Cojab received a Broome & Allen Scholarship from the American Sephardi Foundation in 2018.

She went on to attend the Cardozo School of Law at Yeshiva University.

== Activism ==
During Cojab's time as president of the Realize Israel student group, 53 other student groups refused to co-sponsor events with Realize Israel as part of the Boycott, Divestment, and Sanctions (BDS) movement. One of the group's celebrations, Rave in the Park, was also disrupted by Anti-Zionist protestors affiliated with the student groups Students for Justice in Palestine and Jewish Voice of Peace, two of which were arrested for reckless endangerment and assault. One of the protestors arrested was one of Cojab's classmates in her Arabic seminar. Cojab was also subjected to social media attacks and social isolation for her Zionist stances.

In response to NYU giving an award to the university chapter of Students for Justice in Palestine, Cojab filed a Title VI complaint with the Department of Education Office for Civil Rights, calling for a full-fledged investigation into antisemitic activity on campus. The university reached a settlement with the Office of Civil Rights, with NYU revising its discrimination and harassment policies to include antisemitism.
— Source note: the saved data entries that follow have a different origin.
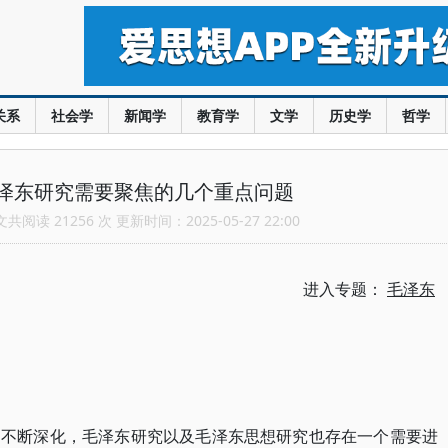
关系
社会学
新闻学
教育学
文学
历史学
哲学
泽东研究需要聚焦的几个重点问题
阅读 21256 次 更新时间：2025-05-27 22:00
进入专题：
毛泽东
的不断深化，毛泽东研究以及毛泽东思想研究也存在一个需要进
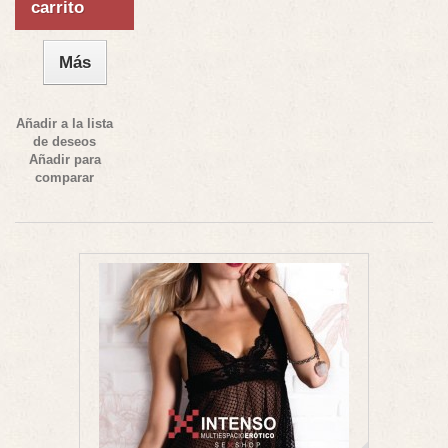
carrito
Más
Añadir a la lista
de deseos
Añadir para
comparar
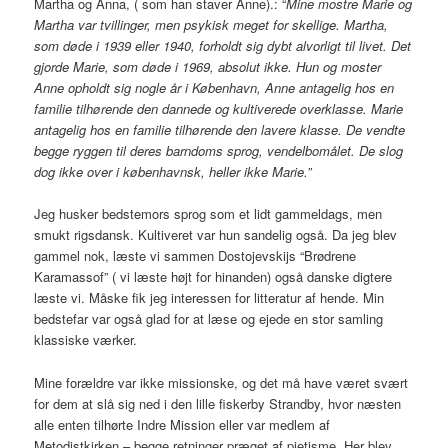
Martha og Anna, ( som han staver Anne).: “
Mine mostre Marie og
Martha var tvillinger, men psykisk meget for skellige. Martha,
som døde i 1939 eller 1940, forholdt sig dybt alvorligt til livet. Det
gjorde Marie, som døde i 1969, absolut ikke. Hun og moster
Anne opholdt sig nogle år i København, Anne antagelig hos en
familie tilhørende den dannede og kultiverede overklasse. Marie
antagelig hos en familie tilhørende den lavere klasse. De vendte
begge ryggen til deres barndoms sprog, vendelbomålet. De slog
dog ikke over i københavnsk, heller ikke Marie.”
Jeg husker bedstemors sprog som et lidt gammeldags, men
smukt rigsdansk. Kultiveret var hun sandelig også. Da jeg blev
gammel nok, læste vi sammen Dostojevskijs “Brødrene
Karamassof” ( vi læste højt for hinanden) også danske digtere
læste vi. Måske fik jeg interessen for litteratur af hende. Min
bedstefar var også glad for at læse og ejede en stor samling
klassiske værker.
Mine forældre var ikke missionske, og det må have været svært
for dem at slå sig ned i den lille fiskerby Strandby, hvor næsten
alle enten tilhørte Indre Mission eller var medlem af
Metodistkirken – begge retninger præget af pietisme. Her blev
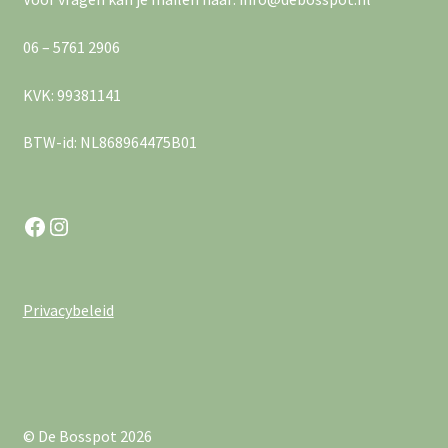
e
v
r
06 – 5761 2906
i
g
KVK: 99381141
g
e
BTW-id: NL868964475B01
a
v
e
t
Facebook
Instagram
n
i
n
e
a
Privacybeleid
v
i
g
© De Bosspot 2026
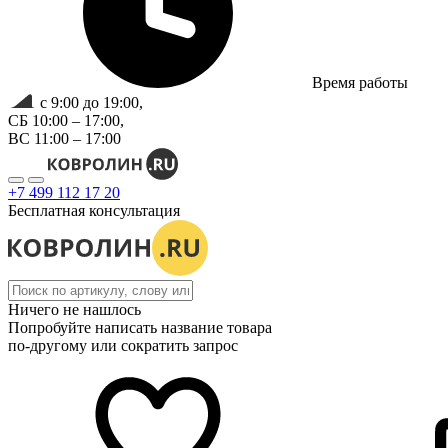
Время работы
с 9:00 до 19:00,
СБ 10:00 – 17:00,
ВС 11:00 – 17:00
+7 499 112 17 20
Бесплатная консультация
Ничего не нашлось
Попробуйте написать название товара
по-другому или сократить запрос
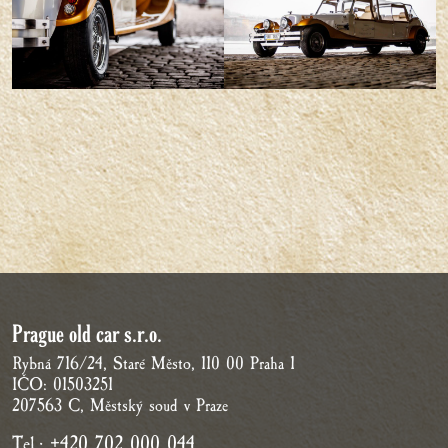
Prague old car s.r.o.
Rybná 716/24, Staré Město, 110 00 Praha 1
IČO: 01503251
207563 C, Městský soud v Praze
Tel.:
+420 702 000 044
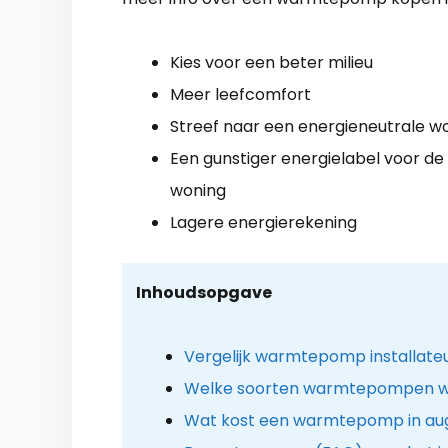
Kies voor een beter milieu
Meer leefcomfort
Streef naar een energieneutrale w
Een gunstiger energielabel voor de
woning
Lagere energierekening
Inhoudsopgave
Vergelijk warmtepomp installateu
Welke soorten warmtepompen w
Wat kost een warmtepomp in au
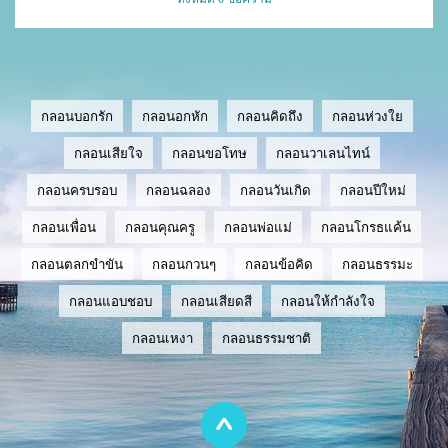
กลอนบอกรัก
กลอนอกหัก
กลอนคิดถึง
กลอนห่วงใย
กลอนเสียใจ
กลอนขอโทษ
กลอนวาเลนไทน์
กลอนครบรอบ
กลอนฉลอง
กลอนวันเกิด
กลอนปีใหม่
กลอนเพื่อน
กลอนคุณครู
กลอนพ่อแม่
กลอนโกรธแค้น
กลอนตลกขำขัน
กลอนกวนๆ
กลอนข้อคิด
กลอนธรรมะ
กลอนแอบชอบ
กลอนเสียดสี
กลอนให้กำลังใจ
กลอนเหงา
กลอนธรรมชาติ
As of 2025 Cojab is an attorney with the National Jewish Advocacy Center. In that capacity Cojab testified at a Senate Judiciary Committee hearing on rising anti-semitism in the US, where she said "Antisemitism thrives in loopholes. Congress has the power and the obligation to close them." She endorsed the Antisemitism Awareness Act, legislation then pending before Congress.

== Speaking engagements ==
In 2019, she spoke alongside President Donald Trump during the keynote address at the Israeli-American Council Annual Conference. In response to the events at NYU and other college campuses, President Trump would go on to sign an executive order expanding the definition of antisemitism to include "denying the Jewish people their right to self-determination," making such actions a Title VI violation. Cojab also spoke about on-campus advocacy at the Maccabee Academy Conference, hosted by the Maccabee Task Force at the Venetian hotel in Las Vegas in February 2019.

In 2022, Cojab was a speaker at the Sephardic Community Alliance BootCampUs event for high school students.

Cojab spoke about her experiences with antisemitism at her university at the World Jewish Congress's Lauder Fellowship Opening Seminar in 2022. Cojab also served as a speaker at the Lauder Fellowship Opening Seminar in 2023 at the second annual Jewish Youth Assembly, hosted by the World Jewish Congress. She also spoke at a community event rallying against antisemitism organized by the nonprofit organization Enough Is Enough in 2023.

== Media ==
Cojab wrote the chapter "Confronting Terror: The Buenos Aires Bombings" in the World Jewish Congress's 80th anniversary book, which was published in 2017.

Cojab co-hosted the talk show podcast American-ish Show: Daughters of the Diaspora with her co-host Mariam Wahba in 2022–2023.

== Personal life ==
Cojab is fluent in Spanish, English, Hebrew, and Portuguese.

In 2024, Cojab revealed that she attended a wellness retreat to address a compulsive cheese addiction that began during her time as a student activist at NYU, resulting in significant health concerns.

Adela Cojab placed third ("second runner-up") in the 2025 Miss Universe Israel pageant. The winner will represent Israel in the Miss Universe pageant.